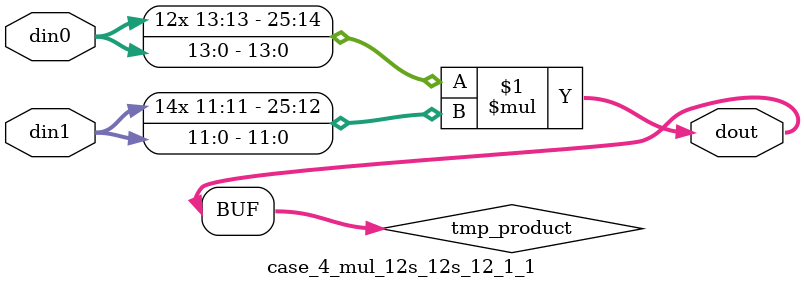
<source format=v>

`timescale 1 ns / 1 ps

 module case_4_mul_12s_12s_12_1_1(din0, din1, dout);
parameter ID = 1;
parameter NUM_STAGE = 0;
parameter din0_WIDTH = 14;
parameter din1_WIDTH = 12;
parameter dout_WIDTH = 26;

input [din0_WIDTH - 1 : 0] din0; 
input [din1_WIDTH - 1 : 0] din1; 
output [dout_WIDTH - 1 : 0] dout;

wire signed [dout_WIDTH - 1 : 0] tmp_product;



























assign tmp_product = $signed(din0) * $signed(din1);








assign dout = tmp_product;





















endmodule

</source>
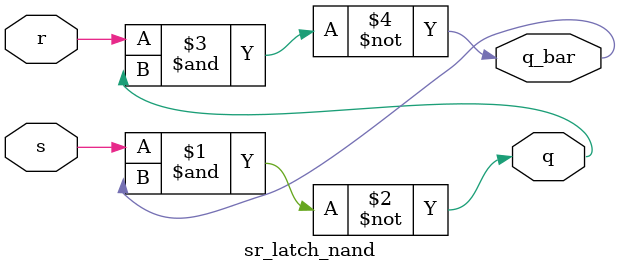
<source format=v>
module sr_latch_nand (
    input wire s,
    input wire r,
    output wire q,
    output wire q_bar
);

assign q = ~(s & q_bar);
assign q_bar = ~(r & q);

endmodule

</source>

---*---

→ To-do item
Extract, verbatim and alone, the lines from the line that contains "input [din0_WIDTH - 1 : 0] din0;" to the last line of the records, inclusive; drop any picture.

→ Result
input [din0_WIDTH - 1 : 0] din0; 
input [din1_WIDTH - 1 : 0] din1; 
output [dout_WIDTH - 1 : 0] dout;

wire signed [dout_WIDTH - 1 : 0] tmp_product;



























assign tmp_product = $signed(din0) * $signed(din1);








assign dout = tmp_product;





















endmodule

</source>
<source format=v>
module sr_latch_nand (
    input wire s,
    input wire r,
    output wire q,
    output wire q_bar
);

assign q = ~(s & q_bar);
assign q_bar = ~(r & q);

endmodule

</source>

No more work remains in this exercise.